Scientists are not entirely sure what exactly causes pancreatitis in animals, so there is a lot of debate. One possible reason is that pets have access to food waste when the winds blow open some garbage containers or knock them over.
Dietary indiscretion, such as eating rancid fatty scraps from the garbage, can also lead to pancreatitis, particularly when a dog accustomed to a low- or normal-fat diet ingests high-fat foods. That’s why canine pancreatitis incidents are thought to increase after Thanksgiving, when people may feed their dogs a meal of turkey skin and drippings.
Source: Whole Dog Journal: Dog Pancreatitis Symptoms, Causes, and Treatment
The same article hints at another possible cause: Typhoons usually bring heavy rain that can wash out toxins and other harmful substances that aren't usually encountered in such high concentrations. We humans put on waterproof boots, but our pets soak their fur in this water and later lick it to clean themselves.

== The data ==
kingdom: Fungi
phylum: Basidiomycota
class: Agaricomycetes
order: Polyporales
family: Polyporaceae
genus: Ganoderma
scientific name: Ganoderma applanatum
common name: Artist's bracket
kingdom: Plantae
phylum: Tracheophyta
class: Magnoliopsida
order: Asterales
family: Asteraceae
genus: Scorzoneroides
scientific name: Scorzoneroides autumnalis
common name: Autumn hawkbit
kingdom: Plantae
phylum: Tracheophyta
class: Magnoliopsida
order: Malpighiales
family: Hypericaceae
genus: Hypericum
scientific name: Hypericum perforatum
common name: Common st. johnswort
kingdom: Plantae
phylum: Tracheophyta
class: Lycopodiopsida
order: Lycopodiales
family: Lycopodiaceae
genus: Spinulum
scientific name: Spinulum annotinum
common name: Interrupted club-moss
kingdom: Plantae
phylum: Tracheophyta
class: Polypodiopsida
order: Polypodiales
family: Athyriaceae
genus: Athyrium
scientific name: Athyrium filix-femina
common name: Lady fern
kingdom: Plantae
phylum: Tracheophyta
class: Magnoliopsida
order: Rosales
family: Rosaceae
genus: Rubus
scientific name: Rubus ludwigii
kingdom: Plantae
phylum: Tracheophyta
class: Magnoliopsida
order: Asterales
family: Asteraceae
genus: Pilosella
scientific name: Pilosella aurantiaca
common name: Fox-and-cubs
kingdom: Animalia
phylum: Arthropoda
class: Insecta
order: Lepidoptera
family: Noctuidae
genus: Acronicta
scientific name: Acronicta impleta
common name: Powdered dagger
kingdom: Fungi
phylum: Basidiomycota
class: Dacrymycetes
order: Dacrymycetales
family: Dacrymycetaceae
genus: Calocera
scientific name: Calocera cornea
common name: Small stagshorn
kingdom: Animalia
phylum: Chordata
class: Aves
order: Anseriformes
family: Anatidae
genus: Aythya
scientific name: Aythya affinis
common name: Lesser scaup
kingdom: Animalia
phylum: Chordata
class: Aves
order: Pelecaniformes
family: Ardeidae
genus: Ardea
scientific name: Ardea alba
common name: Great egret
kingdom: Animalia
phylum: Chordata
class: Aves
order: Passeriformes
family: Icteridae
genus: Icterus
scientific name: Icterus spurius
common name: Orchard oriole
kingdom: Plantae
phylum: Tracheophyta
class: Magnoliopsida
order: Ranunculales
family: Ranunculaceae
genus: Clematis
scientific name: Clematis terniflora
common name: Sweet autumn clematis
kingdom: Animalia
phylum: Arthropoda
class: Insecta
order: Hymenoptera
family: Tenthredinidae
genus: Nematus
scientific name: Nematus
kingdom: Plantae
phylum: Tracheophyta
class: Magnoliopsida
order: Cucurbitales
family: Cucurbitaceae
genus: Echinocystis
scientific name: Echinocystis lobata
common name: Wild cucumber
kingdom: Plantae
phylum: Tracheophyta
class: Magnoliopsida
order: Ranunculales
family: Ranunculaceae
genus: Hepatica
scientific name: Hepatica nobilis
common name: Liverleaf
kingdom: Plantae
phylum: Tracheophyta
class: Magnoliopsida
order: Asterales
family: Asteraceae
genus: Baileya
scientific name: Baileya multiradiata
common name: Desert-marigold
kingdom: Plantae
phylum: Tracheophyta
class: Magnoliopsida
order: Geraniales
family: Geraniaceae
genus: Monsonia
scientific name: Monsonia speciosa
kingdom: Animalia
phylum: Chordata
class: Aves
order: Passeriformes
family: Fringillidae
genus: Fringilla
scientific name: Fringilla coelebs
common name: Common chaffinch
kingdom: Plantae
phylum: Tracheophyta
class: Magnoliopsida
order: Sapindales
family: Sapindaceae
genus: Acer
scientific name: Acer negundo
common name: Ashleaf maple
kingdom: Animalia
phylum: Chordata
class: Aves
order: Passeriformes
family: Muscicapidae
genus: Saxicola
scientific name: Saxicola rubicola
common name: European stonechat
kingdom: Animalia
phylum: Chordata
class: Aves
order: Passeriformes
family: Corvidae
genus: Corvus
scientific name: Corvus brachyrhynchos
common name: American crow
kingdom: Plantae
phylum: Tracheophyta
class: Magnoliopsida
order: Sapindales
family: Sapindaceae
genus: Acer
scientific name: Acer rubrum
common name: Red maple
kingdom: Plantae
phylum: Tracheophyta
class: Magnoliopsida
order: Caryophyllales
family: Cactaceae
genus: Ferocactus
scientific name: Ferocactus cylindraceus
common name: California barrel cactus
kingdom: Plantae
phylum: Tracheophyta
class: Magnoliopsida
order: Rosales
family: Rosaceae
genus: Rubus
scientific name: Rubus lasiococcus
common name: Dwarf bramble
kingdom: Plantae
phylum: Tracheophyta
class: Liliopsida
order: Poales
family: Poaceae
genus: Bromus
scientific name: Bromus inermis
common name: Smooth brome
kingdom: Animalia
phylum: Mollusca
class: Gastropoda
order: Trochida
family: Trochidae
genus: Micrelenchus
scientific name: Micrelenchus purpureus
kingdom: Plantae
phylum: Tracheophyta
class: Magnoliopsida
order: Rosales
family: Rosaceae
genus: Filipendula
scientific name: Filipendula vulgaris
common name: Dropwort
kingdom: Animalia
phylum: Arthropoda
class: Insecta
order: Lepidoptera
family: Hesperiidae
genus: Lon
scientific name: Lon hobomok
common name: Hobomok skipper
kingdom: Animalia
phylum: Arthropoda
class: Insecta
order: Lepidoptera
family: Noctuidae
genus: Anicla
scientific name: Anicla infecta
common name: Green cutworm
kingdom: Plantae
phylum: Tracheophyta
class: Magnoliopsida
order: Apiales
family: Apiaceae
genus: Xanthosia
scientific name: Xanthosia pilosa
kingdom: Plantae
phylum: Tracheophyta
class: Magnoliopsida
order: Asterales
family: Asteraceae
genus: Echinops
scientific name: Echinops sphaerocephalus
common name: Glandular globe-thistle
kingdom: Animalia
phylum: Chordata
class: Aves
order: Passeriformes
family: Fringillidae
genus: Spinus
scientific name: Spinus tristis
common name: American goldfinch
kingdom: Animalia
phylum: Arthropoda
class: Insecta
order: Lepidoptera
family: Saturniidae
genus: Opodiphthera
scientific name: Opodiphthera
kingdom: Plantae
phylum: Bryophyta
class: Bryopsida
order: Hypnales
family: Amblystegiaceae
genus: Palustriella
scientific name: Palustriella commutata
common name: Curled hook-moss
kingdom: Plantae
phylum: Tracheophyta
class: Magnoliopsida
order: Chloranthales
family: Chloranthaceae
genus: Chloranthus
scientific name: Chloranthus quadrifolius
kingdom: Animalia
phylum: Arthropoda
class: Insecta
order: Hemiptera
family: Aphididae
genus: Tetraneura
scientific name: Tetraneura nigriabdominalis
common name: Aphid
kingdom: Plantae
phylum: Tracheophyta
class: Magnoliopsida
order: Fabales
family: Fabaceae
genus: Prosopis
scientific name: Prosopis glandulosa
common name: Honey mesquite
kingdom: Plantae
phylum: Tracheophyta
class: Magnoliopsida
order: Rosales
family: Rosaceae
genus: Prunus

== Work task 1 ==
According to the passage on pancreatitis in pets, why are cases of canine pancreatitis thought to rise after Thanksgiving? Answer in one to three sentences.
== Work task 2 ==
Rewrite the paragraph of the pancreatitis passage that begins "The same article hints at another possible cause" more briefly, keeping its main facts.
== Work task 3 ==
Carry on the passage about pancreatitis in pets, starting after its final sentence.
None of the tasks requires the items.

== Answer 1 ==
People may feed their dogs turkey skin and drippings after Thanksgiving. That high-fat food can lead to pancreatitis, particularly in dogs accustomed to a low- or normal-fat diet.

== Answer 2 ==
Another possible cause is typhoons, whose heavy rain can wash out toxins and other harmful substances in unusually high concentrations. People wear waterproof boots, but pets soak their fur in this water and later lick it clean.

== Answer 3 ==
Toxins, particularly organophosphates (insecticides used in some flea control products), as well as scorpion stings and toxic levels of zinc, may also lead to canine pancreatitis.
PetMD makes a clear statement that pancreatitis in cats is not related to their diet, but again we find insecticides as possible causes:
There are several possible causes of inflammation to the pancreas. Some of them are:
- Exposure to organophosphate insecticides
Unlike with dogs, inflammation of the pancreas is not related to nutritional factors in cats. In many cases, no underlying cause for pancreatitis can be determined.